Die interaktive Dauerausstellung im Dachgeschoss, fokussiert auf den Dadaisten Hugo Ball, sollte ursprünglich auf Kosten der wissenschaftlichen Hugo-Ball-Sammlung eingerichtet werden – es begann ein „Kleinkrieg“ mit „vielen unappetitlichen Details“. Am Ende konnte der „Willkürakt sondergleichen“ doch noch abgewendet werden (siehe „Neue Zürcher Zeitung“ vom 2.4.2014).

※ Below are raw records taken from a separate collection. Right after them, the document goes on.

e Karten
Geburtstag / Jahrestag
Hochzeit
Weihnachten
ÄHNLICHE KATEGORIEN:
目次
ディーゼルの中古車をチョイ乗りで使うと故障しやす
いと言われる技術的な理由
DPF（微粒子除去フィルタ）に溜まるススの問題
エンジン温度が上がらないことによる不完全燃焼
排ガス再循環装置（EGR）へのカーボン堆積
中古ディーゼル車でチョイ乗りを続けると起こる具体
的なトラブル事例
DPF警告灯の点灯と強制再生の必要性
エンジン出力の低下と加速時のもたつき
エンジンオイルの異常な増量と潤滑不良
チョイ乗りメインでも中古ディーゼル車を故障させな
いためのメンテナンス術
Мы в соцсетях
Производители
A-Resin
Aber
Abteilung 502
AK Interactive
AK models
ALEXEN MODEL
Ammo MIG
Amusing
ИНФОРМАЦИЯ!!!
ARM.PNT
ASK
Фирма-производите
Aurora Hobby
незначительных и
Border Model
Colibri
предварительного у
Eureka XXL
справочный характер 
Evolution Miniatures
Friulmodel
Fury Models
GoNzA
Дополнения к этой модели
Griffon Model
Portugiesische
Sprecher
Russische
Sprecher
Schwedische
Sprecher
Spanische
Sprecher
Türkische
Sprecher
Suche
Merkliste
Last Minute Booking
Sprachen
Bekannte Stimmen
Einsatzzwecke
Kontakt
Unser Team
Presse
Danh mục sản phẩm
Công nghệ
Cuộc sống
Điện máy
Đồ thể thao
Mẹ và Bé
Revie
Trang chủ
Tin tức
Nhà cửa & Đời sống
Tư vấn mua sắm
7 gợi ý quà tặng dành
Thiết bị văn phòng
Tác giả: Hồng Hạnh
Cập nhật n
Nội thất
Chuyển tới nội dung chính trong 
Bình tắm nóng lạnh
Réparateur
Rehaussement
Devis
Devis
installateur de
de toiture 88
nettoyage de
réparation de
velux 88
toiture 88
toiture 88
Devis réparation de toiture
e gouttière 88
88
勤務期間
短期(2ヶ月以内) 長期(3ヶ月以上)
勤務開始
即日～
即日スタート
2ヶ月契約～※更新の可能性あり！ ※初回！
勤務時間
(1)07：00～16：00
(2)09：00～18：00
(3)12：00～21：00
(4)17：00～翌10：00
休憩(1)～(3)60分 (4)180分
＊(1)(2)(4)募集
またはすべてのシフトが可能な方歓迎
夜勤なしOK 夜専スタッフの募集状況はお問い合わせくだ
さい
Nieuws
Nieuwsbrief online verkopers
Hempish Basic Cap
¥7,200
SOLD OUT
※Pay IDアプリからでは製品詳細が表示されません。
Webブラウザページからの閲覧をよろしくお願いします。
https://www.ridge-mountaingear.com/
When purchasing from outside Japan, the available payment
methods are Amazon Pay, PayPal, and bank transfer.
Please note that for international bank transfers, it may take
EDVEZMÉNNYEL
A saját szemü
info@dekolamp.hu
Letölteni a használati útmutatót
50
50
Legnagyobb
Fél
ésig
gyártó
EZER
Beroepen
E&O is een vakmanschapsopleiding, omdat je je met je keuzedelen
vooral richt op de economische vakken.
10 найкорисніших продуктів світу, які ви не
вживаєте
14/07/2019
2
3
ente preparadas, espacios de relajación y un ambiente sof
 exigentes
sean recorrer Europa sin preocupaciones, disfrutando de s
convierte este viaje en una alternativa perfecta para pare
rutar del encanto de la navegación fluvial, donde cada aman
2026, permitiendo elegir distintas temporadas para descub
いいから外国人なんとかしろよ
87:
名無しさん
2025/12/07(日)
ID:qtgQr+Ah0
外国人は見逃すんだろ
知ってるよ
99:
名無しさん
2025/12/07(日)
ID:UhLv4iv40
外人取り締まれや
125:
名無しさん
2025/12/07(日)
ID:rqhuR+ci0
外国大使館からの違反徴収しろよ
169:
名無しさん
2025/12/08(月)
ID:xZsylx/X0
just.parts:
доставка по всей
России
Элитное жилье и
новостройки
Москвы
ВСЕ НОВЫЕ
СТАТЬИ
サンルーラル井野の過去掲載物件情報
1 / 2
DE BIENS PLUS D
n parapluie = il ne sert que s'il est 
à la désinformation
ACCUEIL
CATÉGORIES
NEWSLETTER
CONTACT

In der Stadt Pirmasens gibt es kaum noch Spuren von Hugo Ball. Keine Straße, kein Platz ist nach dem großen Sohn der Stadt benannt, außer der Büste am abseits des Zentrums gelegenen Gymnasium wurde ihm kein Denkmal errichtet. Wohnhäuser der Familie existieren nicht mehr. Die Innenstadt von Pirmasens wurde im Krieg zu einem großen Teil zerstört, anderes wie das Geburtshaus nach dem Krieg abgerissen. 2016 wurde anlässlich des Dada-Jubiläums auf Betreiben der Hugo-Ball-Gesellschaft am Ort des nicht mehr existierenden Geburtshauses anlässlich des Dada-Jubiläums 2016 eine Informationsstele aufgestellt.

Auch dort, wo das Progymnasium und das Haus der Lederhandlung Schohl standen, stehen heute Neubauten. Erhalten hat sich nur die erste Schule Hugo Balls, die damalige Volksschule, es ist das Matzenberg-Schulhaus in der Winzler Straße, das heute noch in der alten Form besteht und immer noch als Schule genutzt wird.

Stele am Ort von Balls Geburtshaus

Trotzdem lohnt es sich, Hugo Balls wegen nach Pirmasens zu reisen. Die Hugo-Ball-Sammlung in den Räumen der Stadtbücherei steht nach Anmeldung allen offen, die sich intensiver mit Hugo Ball, Emmy Ball-Hennings und dem Dadaismus befassen wollen. Neben dem Hugo-Ball-Kabinett werden im Forum Alte Post immer wieder Wechselausstellungen zum Themenumfeld gezeigt, im Frühjahr/Sommer 2020 beispielsweise eine Ausstellung zu Emmy Ball-Hennings.

Kurioses Nachleben weit entfernt von Pirmasens: Neun Jahrzehnte, nachdem Hugo Ball an den Folgen des Hungers gestorben ist, gibt es in Berlin-Neukölln eine Flammerie-Bar namens Hugo Ball, die auf der Website „satt und froh“ empfohlen wird.